La Banque du Japon face à l'effondrement de sa devise
Sur le marché des devises, le cours du yen franchit le seuil des 161,00 contre le dollar. La devise nippone tombe à 161,80, son plus bas niveau depuis juillet 2024. Le franchissement éventuel des 161,96 renverrait la monnaie japonaise à sa plus faible valorisation depuis 1986. Le franc suisse affiche de son côté la plus forte baisse parmi les monnaies européennes, la paire USDCHF grimpant de 0,6%.
L'inflation japonaise atteint 1,5% en glissement annuel en mai, au-dessus des prévisions (1,4%), mais reste sous l'objectif de la Banque du Japon. L'indice de base tombe à 1,8%, un plancher depuis septembre 2022. Cette modération résulte directement des subventions sur les carburants instaurées par la Première ministre Sanae Takaichi, qui font baisser le prix de l'essence de 7% sur un an.
La politique monétaire nippone se durcit face à ces pressions. Les tensions sous-jacentes augmentent avec l'accélération des prix à la production et la faiblesse de la devise qui renchérit les importations. La BoJ, qui a porté son taux directeur à 1,00% en début de semaine, se prépare à de nouvelles interventions. La ministre des Finances, Satsuki Katayama, a prévenu le G7 que Tokyo prendrait des mesures directes, après avoir déjà mobilisé 70 milliards de dollars en mai pour soutenir le cours du yen.
❓ FAQ
Qu'est-ce qui explique la faiblesse persistante du cours du yen ? La devise japonaise souffre de l'écart de rendement entre la dette américaine et les obligations nippones. Malgré la hausse du taux de la Banque du Japon à 1,00%, ce différentiel de politique monétaire pousse les investisseurs à vendre le yen au profit du dollar.
Pourquoi le cours de l'or baisse-t-il dans un contexte de tensions géopolitiques ? Généralement soutenu par l'incertitude, le métal jaune subit la pression de la hausse des rendements réels aux États-Unis et de l'appréciation continue du dollar. Un billet vert fort rend l'achat de l'once plus coûteux pour les investisseurs internationaux.

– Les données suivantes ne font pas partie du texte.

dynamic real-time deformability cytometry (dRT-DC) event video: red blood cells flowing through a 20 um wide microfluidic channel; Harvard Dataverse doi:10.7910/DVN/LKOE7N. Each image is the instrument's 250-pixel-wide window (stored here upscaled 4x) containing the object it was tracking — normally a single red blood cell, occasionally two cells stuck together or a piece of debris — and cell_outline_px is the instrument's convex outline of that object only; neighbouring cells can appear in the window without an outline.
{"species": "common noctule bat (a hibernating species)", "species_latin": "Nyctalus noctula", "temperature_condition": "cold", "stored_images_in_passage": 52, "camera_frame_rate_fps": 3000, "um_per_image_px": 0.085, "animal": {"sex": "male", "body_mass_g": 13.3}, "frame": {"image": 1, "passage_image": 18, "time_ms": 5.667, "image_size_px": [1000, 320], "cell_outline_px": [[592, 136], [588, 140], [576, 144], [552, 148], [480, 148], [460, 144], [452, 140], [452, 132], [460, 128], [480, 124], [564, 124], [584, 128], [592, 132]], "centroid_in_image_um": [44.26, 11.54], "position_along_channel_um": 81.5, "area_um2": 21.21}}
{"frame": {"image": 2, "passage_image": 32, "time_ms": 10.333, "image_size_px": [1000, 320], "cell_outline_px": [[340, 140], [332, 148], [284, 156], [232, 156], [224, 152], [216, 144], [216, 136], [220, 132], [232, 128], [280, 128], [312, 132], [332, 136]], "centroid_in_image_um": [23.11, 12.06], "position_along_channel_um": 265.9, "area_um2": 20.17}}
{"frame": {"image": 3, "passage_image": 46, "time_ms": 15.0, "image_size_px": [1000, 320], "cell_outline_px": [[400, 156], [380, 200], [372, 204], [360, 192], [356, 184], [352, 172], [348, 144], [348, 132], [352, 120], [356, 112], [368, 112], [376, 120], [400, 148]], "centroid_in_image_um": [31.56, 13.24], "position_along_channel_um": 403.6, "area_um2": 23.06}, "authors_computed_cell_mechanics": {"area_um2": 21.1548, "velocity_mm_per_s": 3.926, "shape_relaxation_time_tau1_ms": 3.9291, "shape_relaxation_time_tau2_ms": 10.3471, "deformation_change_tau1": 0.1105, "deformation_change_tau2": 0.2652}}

Quels facteurs freinent actuellement la Bourse de Tokyo et les marchés asiatiques ? Les places boursières de la région pâtissent des prises de bénéfices sur les valeurs technologiques et de la prudence globale des investisseurs. Les incertitudes géopolitiques limitent l'appétit pour le risque, provoquant des dégagements sur les actions après les récents records intraday.